* Page extract:

----------

Our former landlord is still claiming the rent we haven’t paid, so now we have to face him and the bank. My mother is completely devastated over this and stopped even acknowledging the existence of my father out of rage for having done this to our family. She is worried about where she will spend her old age, and I cannot blame her. Every month I give my mother a quarter of my salary to pay for groceries, but I wonder if I will have to take her with me the day I’ll go live by myself? But how can a couple begin married life with a live-in mother in law? I haven’t yet talked about this with my boyfriend; I do not even have the courage of breaking the topic. I don’t even have the courage of thinking of my near future,

Cary, because the mere thought of where will we be in just five years paralyzes me in terror. I won’t be able to make my own family, and I will be forced to take care of my parents as long as they live, because my father seems to completely have stopped caring about anything and doesn’t even provide for food. What will happen? Will I have to be a mother for my own parents?

I’m afraid my boyfriend will get tired of this (and he would have every right), even if he is extremely supportive and says true love means sticking together through thick and thin (he is such a star that sometimes I feel like I don’t deserve him at all).

I worry that I’ll never be able to go my way in life and that I’ll end up paying for my father’s mistakes. I resent him so much for all this, and still my heart breaks in two when I see him struggling every day, and also when I see my mother crying because she is afraid of not having a roof on her head. I have obviously excluded having children, given that, apparently, I already have two. I know that there are people who can’t even eat regular meals and I shouldn’t complain, but in this case what frustrates me is that we were having a normal life until my father decided to risk everything. This is not a case of random life misfortunes, this is a deliberately sought-after demise. It’s just not right that my father jeopardized entirely my future and my mother’s. Everything I see down the road is a black hole. Any thought you could offer me will be much appreciated. I thank you from the bottom of my heart and apologize for the obnoxiously long letter.

----------

* Dataset section:
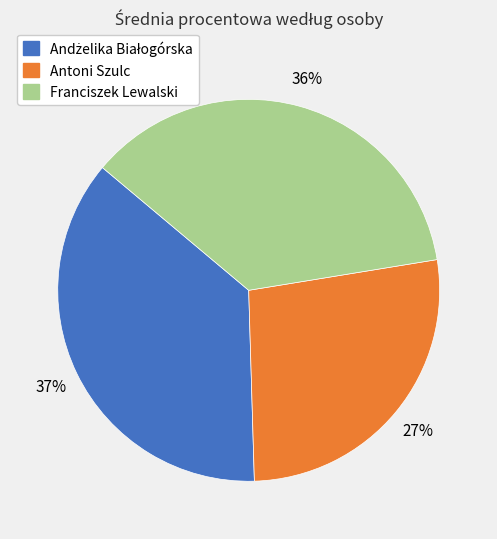

True or false: Antoni Szulc accounts for 27% of the total.

True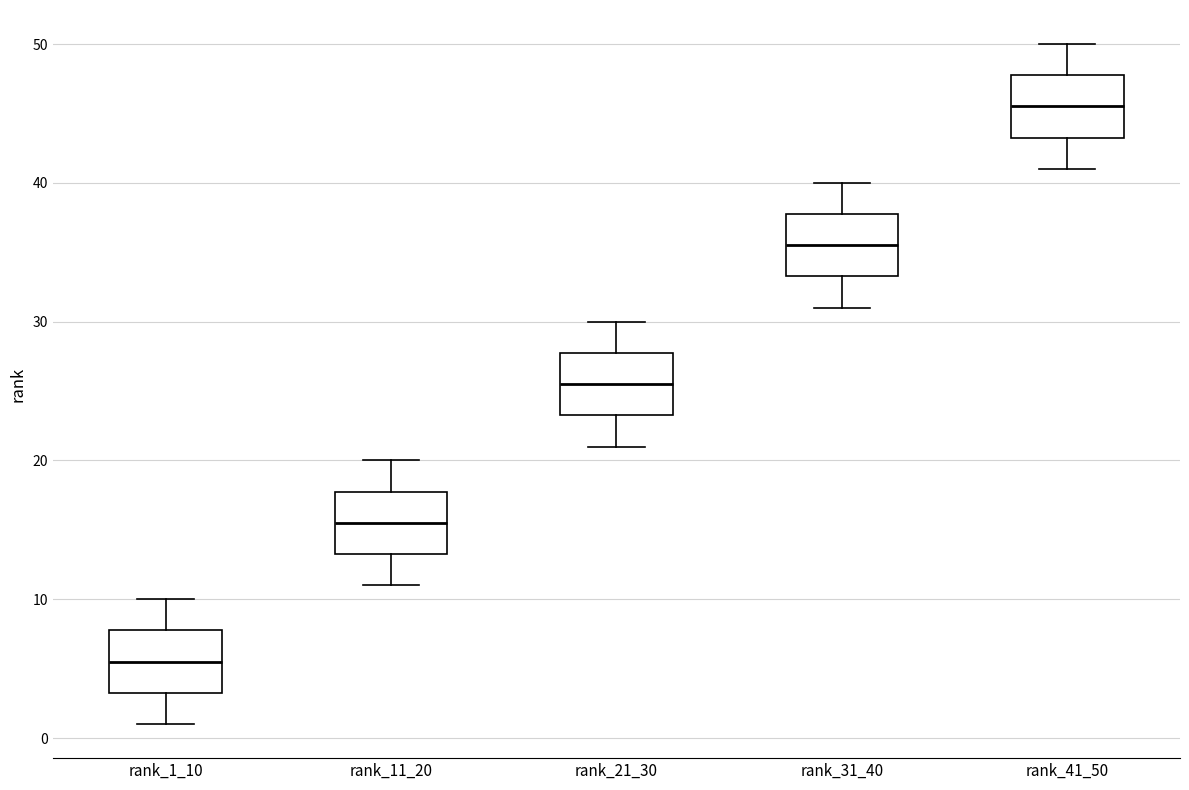

Which box has the highest median line?

rank_41_50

----------

* Assigned task A:
Summarize the letter in two sentences.
* Assigned task B:
Reproduce the stretch of the letter from "I’m afraid my" through "him at all).".

* Task solution A:
The writer's family still owes rent to a former landlord, and the writer's mother, devastated and enraged at the father, is worried about where she will spend her old age. The writer fears having to care for both parents for as long as they live, worries that a supportive boyfriend will grow tired of the situation, and resents the father for deciding to risk everything and jeopardizing the family's future.

* Task solution B:
I’m afraid my boyfriend will get tired of this (and he would have every right), even if he is extremely supportive and says true love means sticking together through thick and thin (he is such a star that sometimes I feel like I don’t deserve him at all).